RC: W7 D3 — `ModuleNotFoundError` shenanigans

March 27, 2024

After implementing the bloom filter yesterday, Laurent thought about running a small script to compute a bunch of statistics and build some intuition about the behavior of bloom filters. So he wrote a script that imports the file containing our implementation, we put it in a scripts folder and executed it. And… instead of getting any statistics, we got the (common!) ModuleNotFoundError 😅.

Usually, when I get this error, I just add an __init__.py file in the module I am importing (src in this case) to tell Python “Hey! This is a module” and I don’t think anymore about it. But this time it did not work and, instead of trying to find some workarounds, we decided we would really understand what Python does.

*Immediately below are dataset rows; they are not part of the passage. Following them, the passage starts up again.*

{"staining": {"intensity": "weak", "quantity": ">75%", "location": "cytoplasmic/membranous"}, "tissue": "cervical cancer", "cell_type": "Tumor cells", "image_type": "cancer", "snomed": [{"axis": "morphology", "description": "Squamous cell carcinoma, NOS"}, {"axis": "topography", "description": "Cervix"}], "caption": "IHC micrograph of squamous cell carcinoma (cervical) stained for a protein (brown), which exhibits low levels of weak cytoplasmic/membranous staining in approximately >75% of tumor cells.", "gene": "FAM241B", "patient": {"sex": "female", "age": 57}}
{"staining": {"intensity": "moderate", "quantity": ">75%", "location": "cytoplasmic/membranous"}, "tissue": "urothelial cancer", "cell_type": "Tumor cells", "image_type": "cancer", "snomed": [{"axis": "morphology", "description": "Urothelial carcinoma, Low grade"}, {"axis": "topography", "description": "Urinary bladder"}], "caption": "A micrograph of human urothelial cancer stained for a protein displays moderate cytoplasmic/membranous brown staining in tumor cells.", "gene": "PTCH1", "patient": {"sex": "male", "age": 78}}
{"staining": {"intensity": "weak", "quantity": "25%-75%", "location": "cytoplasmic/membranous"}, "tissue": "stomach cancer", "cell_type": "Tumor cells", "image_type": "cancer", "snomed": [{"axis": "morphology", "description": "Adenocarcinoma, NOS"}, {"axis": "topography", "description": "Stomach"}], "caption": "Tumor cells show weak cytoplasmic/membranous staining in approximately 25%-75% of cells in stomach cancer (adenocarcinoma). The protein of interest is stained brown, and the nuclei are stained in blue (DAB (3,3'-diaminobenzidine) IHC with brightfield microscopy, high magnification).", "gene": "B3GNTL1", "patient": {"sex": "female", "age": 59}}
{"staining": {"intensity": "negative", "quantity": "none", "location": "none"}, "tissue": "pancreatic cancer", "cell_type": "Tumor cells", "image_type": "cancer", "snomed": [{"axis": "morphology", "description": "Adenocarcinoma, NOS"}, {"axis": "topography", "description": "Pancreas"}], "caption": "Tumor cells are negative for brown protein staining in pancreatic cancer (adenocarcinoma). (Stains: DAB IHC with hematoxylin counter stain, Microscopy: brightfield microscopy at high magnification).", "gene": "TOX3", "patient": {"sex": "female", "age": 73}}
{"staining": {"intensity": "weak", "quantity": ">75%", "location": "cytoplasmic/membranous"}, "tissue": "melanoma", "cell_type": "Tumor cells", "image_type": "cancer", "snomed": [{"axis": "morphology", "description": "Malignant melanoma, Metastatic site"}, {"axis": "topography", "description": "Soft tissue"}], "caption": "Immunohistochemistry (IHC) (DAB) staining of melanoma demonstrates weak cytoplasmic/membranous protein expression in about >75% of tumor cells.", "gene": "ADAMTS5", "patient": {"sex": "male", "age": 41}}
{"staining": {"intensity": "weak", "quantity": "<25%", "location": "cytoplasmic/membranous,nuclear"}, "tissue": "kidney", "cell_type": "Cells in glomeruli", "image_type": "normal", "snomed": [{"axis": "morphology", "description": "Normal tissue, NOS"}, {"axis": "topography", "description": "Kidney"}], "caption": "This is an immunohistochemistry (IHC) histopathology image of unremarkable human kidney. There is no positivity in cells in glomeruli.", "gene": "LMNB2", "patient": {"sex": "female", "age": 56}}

So we created a minimal repository setup with the following structure:

my_project/
├───src/
│   ├───__init__.py
│   └───a.py
└───scripts/
    └───run.py

The src/a.py file contains:

print("in file", __file__)

And the scripts/run.py file contains:

import sys

print("sys.path", sys.path)

import src.a

print("Finished executing the script!")

With this, when we execute python scripts/run.py, we get a ModuleNotFoundError. By printing the content of sys.path, we get to see that there are a bunch of paths corresponding to the python installation and, more interestingly, one corresponding to the scripts folder ('/Users/maud/my_project/scripts'). That’s interesting because that is exactly why the src module cannot be found: it is located in '/Users/maud/my_project/ and this path has not been added to sys.path. What happens precisely is that Python adds the path to the directory containing the file that is being executed in sys.path (as mentioned in the docs). So moving the script to the root would solve the problem, but no one really wants to do this because files get completely disorganized.

There are several workarounds to avoid this:

Laurent figured that Python uses “path configuration files” that are located in the site-packages folder and having a .pth extension. As mentioned in the docs, the content of those files is added to sys.path. So if we add the path to the root directory in it, it’s all solved.

We can do this easily by adding a small script that does this:

import os, site, pathlib

# Define path to pth file
pth_filename = f"{pathlib.Path(__file__).stem}.pth"
site_packages_directory = site.getsitepackages()[0]
pth_file_path = os.path.join(site_packages_directory, pth_filename)

# Add root directory to pth file
root_directory = os.path.abspath(os.path.dirname(__file__))
with open(pth_file_path, 'w') as f:
    f.write(root_directory + '\n')

print(f"Added '{root_directory}' to '{pth_file_path}'.")

After executing this setup script, the .pth is configured correctly, and the trouble with importing modules is gone forever.

I created a small repo with the correct minimal setup here.